La respuesta parece implícita en la sabia acotación de los supuestos previstos en el mismo texto constitucional, y que se remiten exclusivamente a los derechos fundamentales. No basta, pues, para llevar a cabo la rebelión contra el poder, que el Estado se halle amenazado únicamente en sus componentes orgánicos, al modo de lo que sucede ahora, por ejemplo, en España. Los últimos sucesos allí comprometen el régimen político -la monarquía- y hasta la integridad territorial del país, pero, dependiendo lo primero del acuerdo social, y sin que sea una invasión extranjera lo que ha puesto en riesgo lo segundo, puede confiarse en que los mecanismos políticos y ciudadanos resulten suficientes para encontrar soluciones. No sería lo mismo, desde luego, si las pulsiones separatistas transitasen por la vía del terrorismo o de la promoción del odio social, pues entonces lo que peligraría no serían ya los elementos contingentes de la nación -aquellos que pudieran variar sin que el fin último de la sociedad política se degradara-, sino, precisamente, el fundamento innegociable de la vida común: que las personas cuenten como sujetos de derechos, protegidas por la autoridad pública, en vez de ser simplemente miembros de una masa a los que cualquiera puede matar, someter o despojar a su antojo. Para garantizar esto, antes que para cualquier otra cosa, existe el Estado, y no sólo el autoritario sino también el liberal, que por eso no renuncia a la fuerza sino que la pone al servicio de los ciudadanos.
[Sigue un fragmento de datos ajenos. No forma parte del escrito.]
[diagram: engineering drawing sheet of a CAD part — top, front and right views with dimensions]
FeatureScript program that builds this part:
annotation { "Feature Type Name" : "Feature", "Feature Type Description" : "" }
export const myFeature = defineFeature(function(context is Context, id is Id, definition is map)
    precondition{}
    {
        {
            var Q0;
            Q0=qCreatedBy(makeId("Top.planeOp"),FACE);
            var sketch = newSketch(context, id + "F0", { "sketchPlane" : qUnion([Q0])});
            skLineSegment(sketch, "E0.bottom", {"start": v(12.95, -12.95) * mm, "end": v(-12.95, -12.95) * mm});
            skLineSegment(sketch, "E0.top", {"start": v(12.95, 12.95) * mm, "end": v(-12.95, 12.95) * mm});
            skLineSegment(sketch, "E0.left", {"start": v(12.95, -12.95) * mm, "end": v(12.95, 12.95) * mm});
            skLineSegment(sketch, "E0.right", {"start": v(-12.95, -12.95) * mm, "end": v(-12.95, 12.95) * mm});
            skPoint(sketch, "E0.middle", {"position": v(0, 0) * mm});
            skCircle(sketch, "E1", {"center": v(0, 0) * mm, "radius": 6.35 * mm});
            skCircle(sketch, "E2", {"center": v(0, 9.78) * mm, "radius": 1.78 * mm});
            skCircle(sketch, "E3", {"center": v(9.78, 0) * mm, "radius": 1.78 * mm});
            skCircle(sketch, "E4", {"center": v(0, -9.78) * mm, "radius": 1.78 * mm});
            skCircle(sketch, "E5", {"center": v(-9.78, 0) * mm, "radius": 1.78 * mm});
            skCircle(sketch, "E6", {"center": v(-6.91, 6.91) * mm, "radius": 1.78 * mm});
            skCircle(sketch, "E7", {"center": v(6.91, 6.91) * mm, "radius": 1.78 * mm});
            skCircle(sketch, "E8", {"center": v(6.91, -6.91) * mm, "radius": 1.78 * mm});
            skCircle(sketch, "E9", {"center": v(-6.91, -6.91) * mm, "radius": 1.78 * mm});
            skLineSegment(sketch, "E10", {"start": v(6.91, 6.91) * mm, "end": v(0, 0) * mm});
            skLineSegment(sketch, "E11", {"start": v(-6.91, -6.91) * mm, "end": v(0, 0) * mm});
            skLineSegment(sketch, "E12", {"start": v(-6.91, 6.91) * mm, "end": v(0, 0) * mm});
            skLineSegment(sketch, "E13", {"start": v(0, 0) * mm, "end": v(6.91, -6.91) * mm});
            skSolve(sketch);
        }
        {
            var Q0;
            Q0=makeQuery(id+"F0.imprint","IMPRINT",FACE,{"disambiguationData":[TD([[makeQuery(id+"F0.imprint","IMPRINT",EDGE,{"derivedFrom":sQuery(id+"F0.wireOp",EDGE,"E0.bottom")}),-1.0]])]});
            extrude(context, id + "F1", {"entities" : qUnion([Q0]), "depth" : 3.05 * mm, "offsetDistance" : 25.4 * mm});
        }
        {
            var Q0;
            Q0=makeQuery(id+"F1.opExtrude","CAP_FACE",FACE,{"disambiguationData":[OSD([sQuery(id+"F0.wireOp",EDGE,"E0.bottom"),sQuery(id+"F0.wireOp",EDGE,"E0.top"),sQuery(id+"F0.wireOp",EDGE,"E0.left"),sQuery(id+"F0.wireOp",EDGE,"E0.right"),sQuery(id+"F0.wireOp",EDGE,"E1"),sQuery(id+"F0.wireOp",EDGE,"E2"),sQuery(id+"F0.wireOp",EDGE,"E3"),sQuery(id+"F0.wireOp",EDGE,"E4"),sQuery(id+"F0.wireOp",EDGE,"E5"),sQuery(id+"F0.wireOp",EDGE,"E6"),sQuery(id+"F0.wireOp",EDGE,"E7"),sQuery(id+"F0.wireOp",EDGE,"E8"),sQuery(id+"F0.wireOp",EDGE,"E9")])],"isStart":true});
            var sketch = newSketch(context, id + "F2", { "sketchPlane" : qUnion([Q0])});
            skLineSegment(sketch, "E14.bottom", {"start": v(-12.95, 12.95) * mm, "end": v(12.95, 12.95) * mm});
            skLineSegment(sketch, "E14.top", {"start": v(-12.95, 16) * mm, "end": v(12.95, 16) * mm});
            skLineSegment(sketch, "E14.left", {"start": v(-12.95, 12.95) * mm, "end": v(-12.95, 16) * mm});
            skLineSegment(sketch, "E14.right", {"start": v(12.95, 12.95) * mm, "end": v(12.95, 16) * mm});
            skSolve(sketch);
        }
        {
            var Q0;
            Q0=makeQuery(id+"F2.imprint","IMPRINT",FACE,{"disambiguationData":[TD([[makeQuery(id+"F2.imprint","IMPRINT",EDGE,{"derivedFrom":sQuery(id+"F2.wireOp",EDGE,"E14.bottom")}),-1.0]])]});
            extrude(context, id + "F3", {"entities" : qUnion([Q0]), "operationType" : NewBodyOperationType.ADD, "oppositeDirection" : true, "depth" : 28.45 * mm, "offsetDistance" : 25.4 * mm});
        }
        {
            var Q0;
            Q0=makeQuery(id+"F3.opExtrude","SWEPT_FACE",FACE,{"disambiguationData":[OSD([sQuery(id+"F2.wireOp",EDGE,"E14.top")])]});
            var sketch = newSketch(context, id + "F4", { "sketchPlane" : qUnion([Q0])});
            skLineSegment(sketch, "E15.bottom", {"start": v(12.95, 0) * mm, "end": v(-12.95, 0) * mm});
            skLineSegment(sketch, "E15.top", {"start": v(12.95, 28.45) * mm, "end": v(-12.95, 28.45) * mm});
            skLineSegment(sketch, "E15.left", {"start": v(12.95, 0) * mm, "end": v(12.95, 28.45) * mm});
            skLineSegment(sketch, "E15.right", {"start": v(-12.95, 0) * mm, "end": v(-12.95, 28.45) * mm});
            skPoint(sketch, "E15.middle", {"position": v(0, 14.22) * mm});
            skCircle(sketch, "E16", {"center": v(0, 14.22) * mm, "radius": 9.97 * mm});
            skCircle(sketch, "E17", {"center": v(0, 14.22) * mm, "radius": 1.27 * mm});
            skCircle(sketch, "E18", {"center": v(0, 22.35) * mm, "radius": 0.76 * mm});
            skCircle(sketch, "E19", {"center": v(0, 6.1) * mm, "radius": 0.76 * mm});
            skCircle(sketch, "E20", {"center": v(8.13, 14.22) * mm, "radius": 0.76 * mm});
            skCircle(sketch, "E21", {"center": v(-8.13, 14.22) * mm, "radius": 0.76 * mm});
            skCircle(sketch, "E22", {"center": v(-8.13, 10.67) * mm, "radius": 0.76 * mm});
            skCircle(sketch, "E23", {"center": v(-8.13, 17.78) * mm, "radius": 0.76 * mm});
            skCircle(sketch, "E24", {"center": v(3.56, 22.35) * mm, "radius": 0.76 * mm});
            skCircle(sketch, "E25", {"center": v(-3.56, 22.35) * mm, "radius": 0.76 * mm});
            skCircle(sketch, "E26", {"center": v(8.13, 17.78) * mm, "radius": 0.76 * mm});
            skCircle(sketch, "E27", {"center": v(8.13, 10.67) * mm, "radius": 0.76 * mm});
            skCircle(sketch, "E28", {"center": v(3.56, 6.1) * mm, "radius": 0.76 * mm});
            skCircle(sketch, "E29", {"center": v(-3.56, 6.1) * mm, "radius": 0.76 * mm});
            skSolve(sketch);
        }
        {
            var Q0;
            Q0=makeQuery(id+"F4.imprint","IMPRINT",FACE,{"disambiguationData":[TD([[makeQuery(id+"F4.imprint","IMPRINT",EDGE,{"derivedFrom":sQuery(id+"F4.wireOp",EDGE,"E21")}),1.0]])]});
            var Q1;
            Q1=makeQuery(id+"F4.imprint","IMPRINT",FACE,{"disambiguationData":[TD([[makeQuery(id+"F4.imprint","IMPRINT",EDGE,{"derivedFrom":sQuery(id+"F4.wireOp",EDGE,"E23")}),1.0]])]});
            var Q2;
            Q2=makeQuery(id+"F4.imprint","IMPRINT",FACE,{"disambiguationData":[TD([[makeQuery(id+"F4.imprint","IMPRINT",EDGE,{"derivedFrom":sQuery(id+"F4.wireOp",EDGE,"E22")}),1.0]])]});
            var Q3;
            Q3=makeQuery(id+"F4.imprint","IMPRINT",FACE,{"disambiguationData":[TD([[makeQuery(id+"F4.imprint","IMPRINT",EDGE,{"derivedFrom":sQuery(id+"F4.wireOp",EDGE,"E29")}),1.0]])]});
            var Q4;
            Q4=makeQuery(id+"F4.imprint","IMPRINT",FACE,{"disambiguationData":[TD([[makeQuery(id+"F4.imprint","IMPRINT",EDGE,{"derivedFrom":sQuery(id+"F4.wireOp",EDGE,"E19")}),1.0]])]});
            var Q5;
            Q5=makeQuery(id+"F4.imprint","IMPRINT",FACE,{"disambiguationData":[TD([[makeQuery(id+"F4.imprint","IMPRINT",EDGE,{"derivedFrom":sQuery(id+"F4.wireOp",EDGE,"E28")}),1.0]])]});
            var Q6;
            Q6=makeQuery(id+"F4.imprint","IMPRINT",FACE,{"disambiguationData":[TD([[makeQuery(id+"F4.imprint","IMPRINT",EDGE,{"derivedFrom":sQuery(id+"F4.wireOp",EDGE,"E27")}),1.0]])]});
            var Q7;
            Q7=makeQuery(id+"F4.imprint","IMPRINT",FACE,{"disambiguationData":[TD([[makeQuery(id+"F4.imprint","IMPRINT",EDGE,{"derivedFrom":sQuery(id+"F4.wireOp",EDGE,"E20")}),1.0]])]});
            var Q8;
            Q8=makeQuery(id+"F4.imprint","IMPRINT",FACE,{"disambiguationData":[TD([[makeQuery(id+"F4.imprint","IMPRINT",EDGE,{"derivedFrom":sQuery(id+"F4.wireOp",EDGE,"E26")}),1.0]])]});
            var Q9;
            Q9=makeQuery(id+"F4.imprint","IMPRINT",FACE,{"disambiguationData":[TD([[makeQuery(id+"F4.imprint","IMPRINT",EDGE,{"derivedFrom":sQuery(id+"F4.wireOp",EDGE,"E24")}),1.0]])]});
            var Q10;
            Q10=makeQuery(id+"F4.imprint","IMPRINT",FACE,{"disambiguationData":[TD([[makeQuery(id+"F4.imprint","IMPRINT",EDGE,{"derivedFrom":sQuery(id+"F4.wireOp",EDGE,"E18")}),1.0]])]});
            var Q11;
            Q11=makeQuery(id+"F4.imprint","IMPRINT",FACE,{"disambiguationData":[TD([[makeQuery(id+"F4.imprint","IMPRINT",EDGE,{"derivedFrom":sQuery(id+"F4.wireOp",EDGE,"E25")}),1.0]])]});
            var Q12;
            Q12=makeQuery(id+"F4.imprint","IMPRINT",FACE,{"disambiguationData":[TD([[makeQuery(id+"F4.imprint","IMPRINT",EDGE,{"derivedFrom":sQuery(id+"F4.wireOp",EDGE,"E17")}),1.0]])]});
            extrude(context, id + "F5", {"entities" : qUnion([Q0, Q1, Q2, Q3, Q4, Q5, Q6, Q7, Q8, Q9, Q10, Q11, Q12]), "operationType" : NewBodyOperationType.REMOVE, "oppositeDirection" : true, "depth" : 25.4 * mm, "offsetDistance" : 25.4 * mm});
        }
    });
La muerte de Mónica Spear ha dejado en evidencia la depredación que sufren los venezolanos en manos del régimen chavista (que ha promovido la impunidad, la corrupción, el robo -los asesinos de la miss se asentaban en terrenos invadidos con la aquiescencia del gobierno- el crimen organizado y el odio social y político). Desde luego, lo que Venezuela necesita no es un gobierno militar: en propiedad ya lo tiene, como revela el dato de que más de la mitad de los gobernadores chavistas proceden de las Fuerzas Armadas. Necesita, sí, un gobierno de orden, en el que las pistolas apunten adonde se debe para defender a la gente frente al crimen y la arbitrariedad. Si a ello se añade que la ocupación cubana ha avasallado la capacidad de los venezolanos para decidir sus destinos soberanamente, se comprende el movimiento que se requiere para la activación del artículo 350. Por supuesto, la demagogia buscará refugiarse en la sempiterna fábula de la derecha y la izquierda, pero el sentido común grita ya, a estas alturas, que se trata en cambio de un asunto de vida o muerte.